INPUT DATA
● ● ● ● ● ● ●

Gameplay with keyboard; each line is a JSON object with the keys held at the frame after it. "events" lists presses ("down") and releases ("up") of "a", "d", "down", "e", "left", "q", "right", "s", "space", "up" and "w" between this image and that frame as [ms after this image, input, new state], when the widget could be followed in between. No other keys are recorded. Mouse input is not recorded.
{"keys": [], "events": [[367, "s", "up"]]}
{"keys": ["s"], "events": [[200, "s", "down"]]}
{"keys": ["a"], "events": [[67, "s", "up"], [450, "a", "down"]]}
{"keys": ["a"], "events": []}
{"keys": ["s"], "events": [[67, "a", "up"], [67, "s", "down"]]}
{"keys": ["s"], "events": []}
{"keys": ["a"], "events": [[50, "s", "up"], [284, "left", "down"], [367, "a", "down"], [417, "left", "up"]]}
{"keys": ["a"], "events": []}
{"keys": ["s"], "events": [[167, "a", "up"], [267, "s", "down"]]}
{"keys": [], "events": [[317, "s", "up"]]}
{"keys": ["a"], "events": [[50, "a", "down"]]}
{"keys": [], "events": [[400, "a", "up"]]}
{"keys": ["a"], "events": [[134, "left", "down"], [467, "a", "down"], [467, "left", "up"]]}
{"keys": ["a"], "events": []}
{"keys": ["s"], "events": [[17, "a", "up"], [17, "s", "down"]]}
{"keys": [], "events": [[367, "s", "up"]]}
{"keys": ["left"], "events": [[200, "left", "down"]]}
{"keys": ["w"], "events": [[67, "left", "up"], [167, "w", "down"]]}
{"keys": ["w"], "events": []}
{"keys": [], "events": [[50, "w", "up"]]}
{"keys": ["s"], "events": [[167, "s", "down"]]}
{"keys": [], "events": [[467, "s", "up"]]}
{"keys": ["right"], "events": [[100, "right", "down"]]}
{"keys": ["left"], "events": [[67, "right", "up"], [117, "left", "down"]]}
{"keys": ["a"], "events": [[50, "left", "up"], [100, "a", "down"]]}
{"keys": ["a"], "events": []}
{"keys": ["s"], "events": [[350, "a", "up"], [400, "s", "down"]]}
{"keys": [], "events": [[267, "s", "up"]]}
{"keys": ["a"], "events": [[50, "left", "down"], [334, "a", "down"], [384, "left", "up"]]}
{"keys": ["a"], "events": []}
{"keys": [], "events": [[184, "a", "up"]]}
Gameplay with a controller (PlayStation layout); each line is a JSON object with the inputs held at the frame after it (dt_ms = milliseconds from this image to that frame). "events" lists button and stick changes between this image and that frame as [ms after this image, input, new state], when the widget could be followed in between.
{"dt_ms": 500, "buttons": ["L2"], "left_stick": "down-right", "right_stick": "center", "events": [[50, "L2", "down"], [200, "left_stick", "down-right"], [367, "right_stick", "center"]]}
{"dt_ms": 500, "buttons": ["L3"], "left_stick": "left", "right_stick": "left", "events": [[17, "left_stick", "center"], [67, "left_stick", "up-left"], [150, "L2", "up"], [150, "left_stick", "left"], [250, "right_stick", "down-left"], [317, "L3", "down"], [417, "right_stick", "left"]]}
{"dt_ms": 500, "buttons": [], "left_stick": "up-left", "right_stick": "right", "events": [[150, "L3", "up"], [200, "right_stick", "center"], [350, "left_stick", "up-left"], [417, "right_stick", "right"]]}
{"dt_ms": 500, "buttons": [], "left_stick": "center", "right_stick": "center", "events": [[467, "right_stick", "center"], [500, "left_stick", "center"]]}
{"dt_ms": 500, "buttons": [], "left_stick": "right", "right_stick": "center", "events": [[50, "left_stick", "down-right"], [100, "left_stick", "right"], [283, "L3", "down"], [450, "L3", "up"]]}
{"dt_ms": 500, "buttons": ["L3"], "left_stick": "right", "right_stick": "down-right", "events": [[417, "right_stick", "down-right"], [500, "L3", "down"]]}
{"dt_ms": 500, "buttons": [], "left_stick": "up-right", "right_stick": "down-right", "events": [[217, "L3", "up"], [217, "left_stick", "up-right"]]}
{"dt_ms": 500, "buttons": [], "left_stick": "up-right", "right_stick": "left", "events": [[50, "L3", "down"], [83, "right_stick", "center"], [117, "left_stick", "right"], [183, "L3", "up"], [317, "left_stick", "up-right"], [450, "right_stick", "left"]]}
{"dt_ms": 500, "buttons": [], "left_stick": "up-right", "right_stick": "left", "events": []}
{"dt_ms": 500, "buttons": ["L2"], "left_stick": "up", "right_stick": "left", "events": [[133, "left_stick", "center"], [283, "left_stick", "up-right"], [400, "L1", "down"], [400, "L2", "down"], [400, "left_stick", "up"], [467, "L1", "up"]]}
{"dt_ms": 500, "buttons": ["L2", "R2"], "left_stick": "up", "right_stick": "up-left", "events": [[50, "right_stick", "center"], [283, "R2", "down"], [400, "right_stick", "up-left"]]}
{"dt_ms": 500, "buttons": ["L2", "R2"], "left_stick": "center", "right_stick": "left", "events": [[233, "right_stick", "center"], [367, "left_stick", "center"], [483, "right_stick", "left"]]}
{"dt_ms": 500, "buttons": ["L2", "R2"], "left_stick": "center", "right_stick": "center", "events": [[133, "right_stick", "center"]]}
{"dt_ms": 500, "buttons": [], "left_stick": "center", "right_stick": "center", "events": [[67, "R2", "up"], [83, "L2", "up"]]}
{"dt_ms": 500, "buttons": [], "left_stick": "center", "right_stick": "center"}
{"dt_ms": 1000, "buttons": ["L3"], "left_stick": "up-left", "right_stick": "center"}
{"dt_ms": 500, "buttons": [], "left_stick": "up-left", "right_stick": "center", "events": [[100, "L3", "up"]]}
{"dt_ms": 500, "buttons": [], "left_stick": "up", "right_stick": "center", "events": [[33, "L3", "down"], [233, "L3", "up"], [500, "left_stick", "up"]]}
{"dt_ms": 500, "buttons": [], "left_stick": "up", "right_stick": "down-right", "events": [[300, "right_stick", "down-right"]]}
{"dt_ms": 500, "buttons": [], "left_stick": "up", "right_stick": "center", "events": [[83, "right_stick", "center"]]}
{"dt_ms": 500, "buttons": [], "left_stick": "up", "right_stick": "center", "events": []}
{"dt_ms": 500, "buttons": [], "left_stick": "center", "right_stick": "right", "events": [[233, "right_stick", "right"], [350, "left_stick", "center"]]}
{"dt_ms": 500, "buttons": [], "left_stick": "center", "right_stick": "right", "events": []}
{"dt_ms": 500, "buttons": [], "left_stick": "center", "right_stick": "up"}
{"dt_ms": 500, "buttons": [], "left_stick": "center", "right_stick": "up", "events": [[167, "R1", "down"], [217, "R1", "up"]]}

● ● ● ● ● ● ●

In the listing above, how many lines include the word "between"? Answer with the number and nothing more.

2